Borough moves forward with final design for Alder Top Village subdivision

The borough is moving forward with design of the Alder Top Village (Keishangita.’aan) subdivision at the site of the former Wrangell Institute, a federal Alaska Native boarding school that closed in 1975. Borough officials hope the project will alleviate the community’s housing shortage — after its first phase is complete, 20 new residential lots could go on sale in 2024.

At its Jan. 24 meeting, the borough assembly unanimously approved a $109,616 professional services contract with Ketchikan-based R&M Engineering to design roadways and water, sewer and electrical utilities for the property.

R&M had previously contracted with the borough for a portion of the roadway and utility design work. Under the new agreement, they will complete the remaining 65% of the design and prepare bid-ready documents for construction.

The borough has been moving toward developing the property since 2016. Work stalled in 2021, when more than 200 graves of First Nations children were discovered in British Columbia near the site of a former residential school.
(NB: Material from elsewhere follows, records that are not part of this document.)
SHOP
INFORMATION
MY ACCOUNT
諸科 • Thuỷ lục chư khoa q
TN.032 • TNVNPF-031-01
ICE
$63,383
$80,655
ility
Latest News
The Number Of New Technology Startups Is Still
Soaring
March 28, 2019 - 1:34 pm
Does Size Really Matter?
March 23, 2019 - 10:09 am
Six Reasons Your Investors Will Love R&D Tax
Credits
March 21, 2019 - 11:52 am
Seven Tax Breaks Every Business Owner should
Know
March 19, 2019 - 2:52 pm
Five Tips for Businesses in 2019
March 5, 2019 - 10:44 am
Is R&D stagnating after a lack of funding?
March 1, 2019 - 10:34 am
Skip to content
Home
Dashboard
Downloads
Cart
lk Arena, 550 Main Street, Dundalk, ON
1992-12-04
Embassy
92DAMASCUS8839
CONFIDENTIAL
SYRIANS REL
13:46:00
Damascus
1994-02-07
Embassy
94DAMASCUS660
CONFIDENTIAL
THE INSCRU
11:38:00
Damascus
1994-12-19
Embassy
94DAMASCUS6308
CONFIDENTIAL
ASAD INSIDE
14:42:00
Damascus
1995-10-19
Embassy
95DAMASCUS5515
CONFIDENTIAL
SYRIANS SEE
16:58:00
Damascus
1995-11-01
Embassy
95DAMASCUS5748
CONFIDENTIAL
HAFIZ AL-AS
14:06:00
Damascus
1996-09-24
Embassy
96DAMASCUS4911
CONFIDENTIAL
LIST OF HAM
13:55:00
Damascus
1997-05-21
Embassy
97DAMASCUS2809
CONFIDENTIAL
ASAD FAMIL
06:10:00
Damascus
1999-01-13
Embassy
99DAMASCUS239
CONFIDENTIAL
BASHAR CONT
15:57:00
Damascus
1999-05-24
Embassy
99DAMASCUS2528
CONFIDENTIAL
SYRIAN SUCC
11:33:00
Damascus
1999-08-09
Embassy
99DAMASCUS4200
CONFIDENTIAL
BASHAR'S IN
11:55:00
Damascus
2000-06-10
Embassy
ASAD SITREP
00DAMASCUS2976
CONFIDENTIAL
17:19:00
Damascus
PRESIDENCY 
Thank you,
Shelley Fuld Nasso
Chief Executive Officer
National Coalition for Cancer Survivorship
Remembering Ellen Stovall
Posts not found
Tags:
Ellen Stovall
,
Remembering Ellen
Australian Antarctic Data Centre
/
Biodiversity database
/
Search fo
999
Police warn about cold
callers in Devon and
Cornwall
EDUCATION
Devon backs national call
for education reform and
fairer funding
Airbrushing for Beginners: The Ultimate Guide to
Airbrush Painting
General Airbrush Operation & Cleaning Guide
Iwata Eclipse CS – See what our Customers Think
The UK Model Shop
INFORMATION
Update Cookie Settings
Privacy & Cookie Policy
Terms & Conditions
Since then, the Canadian Truth and Reconciliation Commission has discovered thousands more graves and labeled the residential school system “cultural genocide.”

These abuses were not unique to Canada — a U.S. Department of the Interior study also identified 500 American Indian, Native Hawaiian and Alaska Native child deaths throughout the United States.
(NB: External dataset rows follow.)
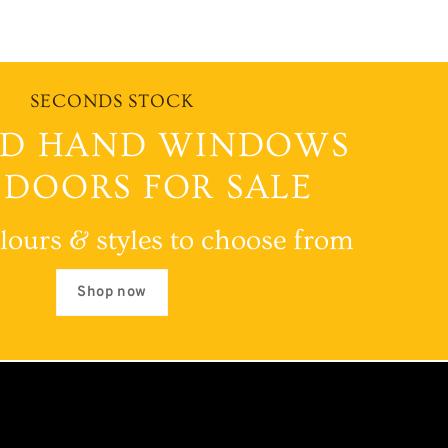
SECONDS STOCK
D HAND WINDOWS
 DOORS FOR SALE
lours & styles to choose from
Shop now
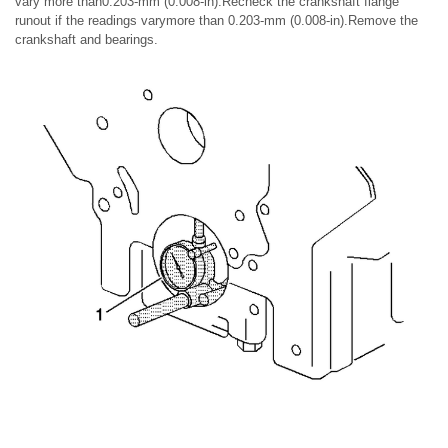
vary more than0.203-mm (0.008-in).Recheck the crankshaft flange
runout if the readings varymore than 0.203-mm (0.008-in).Remove the
crankshaft and bearings.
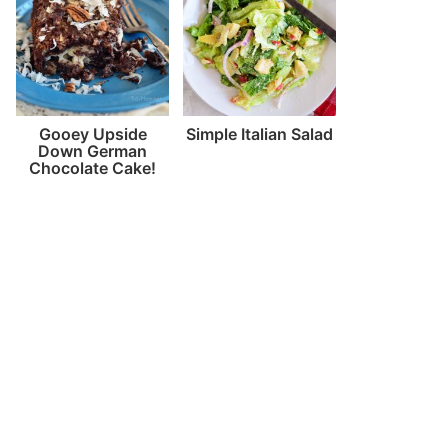
Gooey Upside
Simple Italian Salad
Down German
Chocolate Cake!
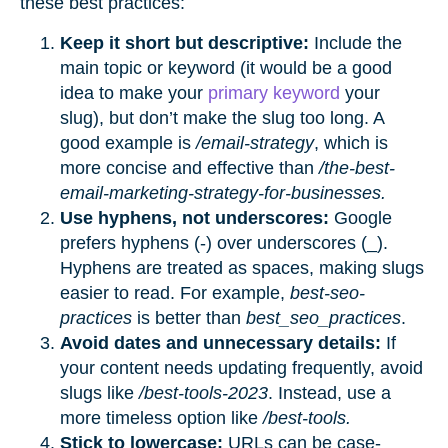
these best practices:
Keep it short but descriptive:
Include the
main topic or keyword (it would be a good
idea to make your
primary keyword
your
slug), but don’t make the slug too long. A
good example is
/email-strategy
, which is
more concise and effective than
/the-best-
email-marketing-strategy-for-businesses.
Use hyphens, not underscores:
Google
prefers hyphens (-) over underscores (_).
Hyphens are treated as spaces, making slugs
easier to read. For example,
best-seo-
practices
is better than
best_seo_practices
.
Avoid dates and unnecessary details:
If
your content needs updating frequently, avoid
slugs like
/best-tools-2023
. Instead, use a
more timeless option like
/best-tools.
Stick to lowercase:
URLs can be case-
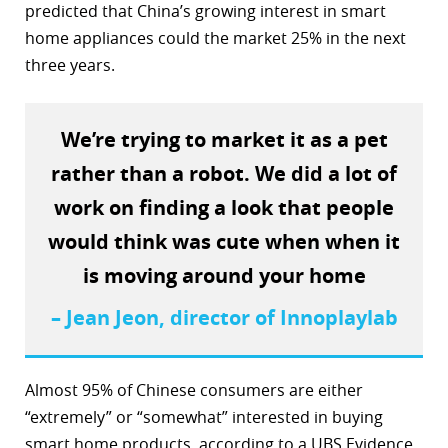
predicted that China’s growing interest in smart
home appliances could the market 25% in the next
three years.
We’re trying to market it as a pet
rather than a robot. We did a lot of
work on finding a look that people
would think was cute when when it
is moving around your home
– Jean Jeon, director of Innoplaylab
Almost 95% of Chinese consumers are either
“extremely” or “somewhat” interested in buying
smart home products, according to a UBS Evidence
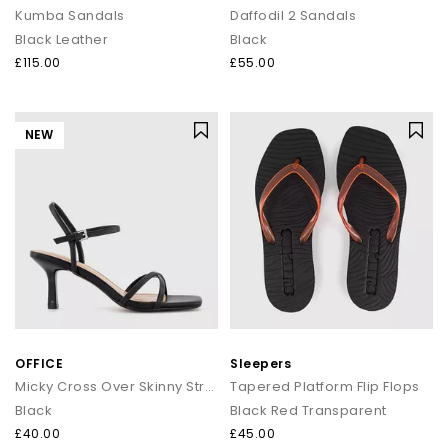
Kumba Sandals
Daffodil 2 Sandals
Black Leather
Black
£115.00
£55.00
NEW
OFFICE
Sleepers
Micky Cross Over Skinny Strap Sandals
Tapered Platform Flip Flops
Black
Black Red Transparent
£40.00
£45.00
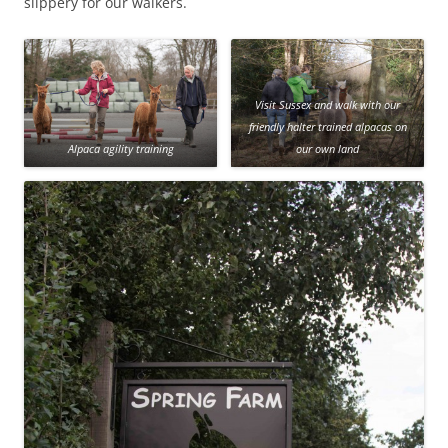
slippery for our walkers.
Visit Sussex and walk with our
friendly halter trained alpacas on
Alpaca agility training
our own land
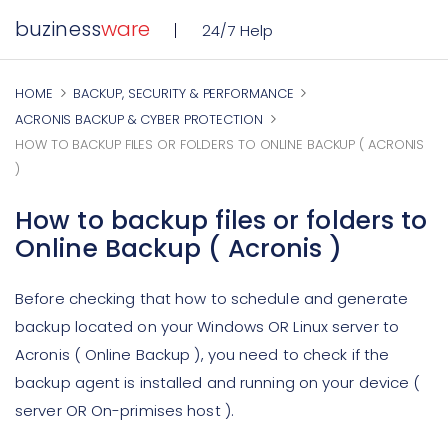
buziness
ware
24/7 Help
HOME
BACKUP, SECURITY & PERFORMANCE
ACRONIS BACKUP & CYBER PROTECTION
HOW TO BACKUP FILES OR FOLDERS TO ONLINE BACKUP ( ACRONIS
)
How to backup files or folders to
Online Backup ( Acronis )
Before checking that how to schedule and generate
backup located on your Windows OR Linux server to
Acronis ( Online Backup ), you need to check if the
backup agent is installed and running on your device (
server OR On-primises host ).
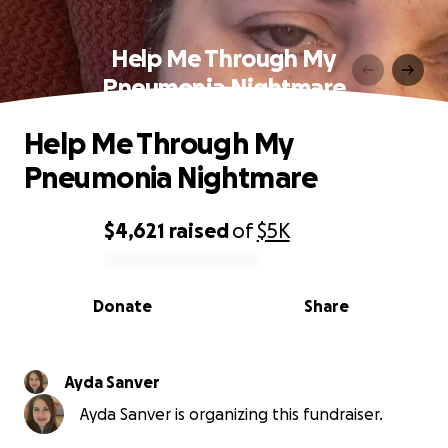
Help Me Through My
Pneumonia Nightmare
Help Me Through My
Pneumonia Nightmare
$4,621
raised
of
$5K
0% complete
Donate
Share
Ayda Sanver
Ayda Sanver is organizing this fundraiser.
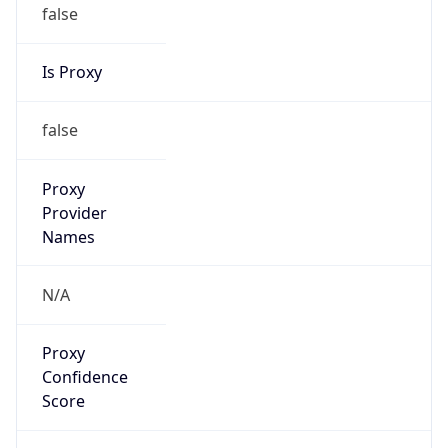
false
Is Proxy
false
Proxy
Provider
Names
N/A
Proxy
Confidence
Score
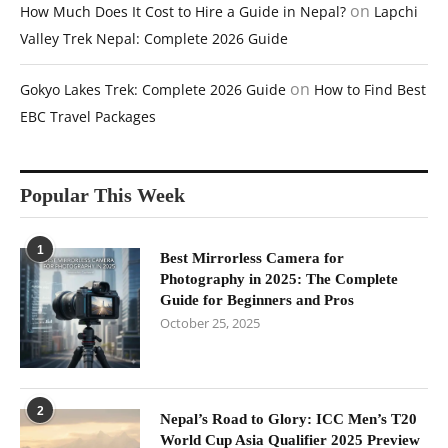
on
How Much Does It Cost to Hire a Guide in Nepal?
Lapchi
Valley Trek Nepal: Complete 2026 Guide
on
Gokyo Lakes Trek: Complete 2026 Guide
How to Find Best
EBC Travel Packages
Popular This Week
1
Best Mirrorless Camera for
Photography in 2025: The Complete
Guide for Beginners and Pros
October 25, 2025
2
Nepal’s Road to Glory: ICC Men’s T20
World Cup Asia Qualifier 2025 Preview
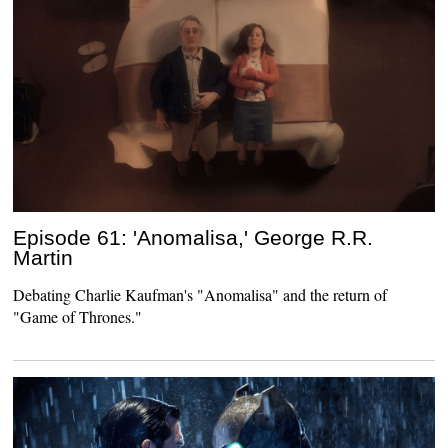
Episode 61: 'Anomalisa,' George R.R.
Martin
Debating Charlie Kaufman's "Anomalisa" and the return of
"Game of Thrones."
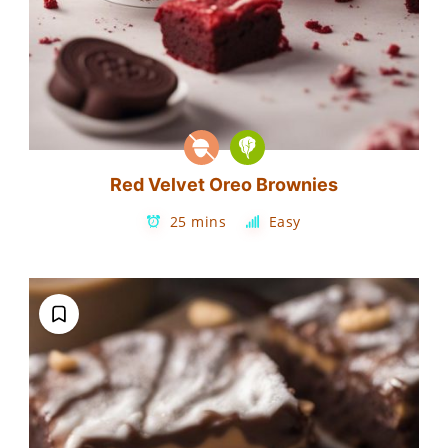
Red Velvet Oreo Brownies
25 mins
Easy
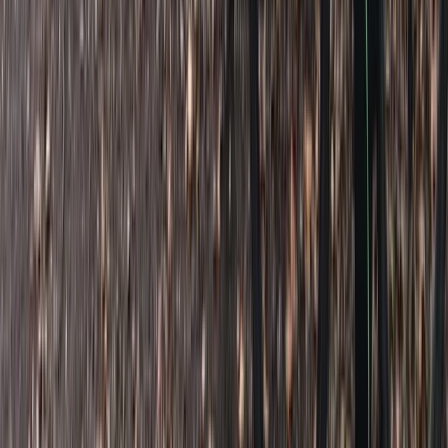
Beginner
Book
In September 2022, the U.S. Army Corps of Engineers and Alaska State Historic Preservation Office agreed to let the Alder Top Village project move forward, provided that an archaeological monitor was present during excavation.

The funds appropriated for design and construction will cover the borough’s monitoring plan, which is intended to identify, protect and document any Alaska Native cultural resources uncovered during construction work. “The monitoring plan means we have to have someone on-site as excavation is occurring to make sure there’s no cultural concerns that need to be addressed,” said Capital Facilities Director Amber Al-Haddad.

Such plans are “essential to ensure that professionals are on-site to quickly and respectfully respond should a discovery of unmarked graves or archaeological deposits occur,” added Lorraine Henry, public information officer for the State Historic Preservation Office.

In late December, the assembly approved a $2.2 million budget to install roads, water, sewer and electricity for the first phase of the new subdivision. However, the U.S. Army Corps of Engineers has delayed issuing a permit to fill wetlands until the borough completes and submits its archeological monitoring and wetlands mitigation plans.

The monitoring plan will “detail the field methods to be used by the monitor, locations that will be monitored, the reporting requirements for the project, and consultation or notification protocols in the event of a discovery,” wrote Henry. The wetlands mitigation plan is intended to offset the development’s impacts on the site’s natural resources.

Road construction could begin as early as mid to late summer, said Al-Haddad.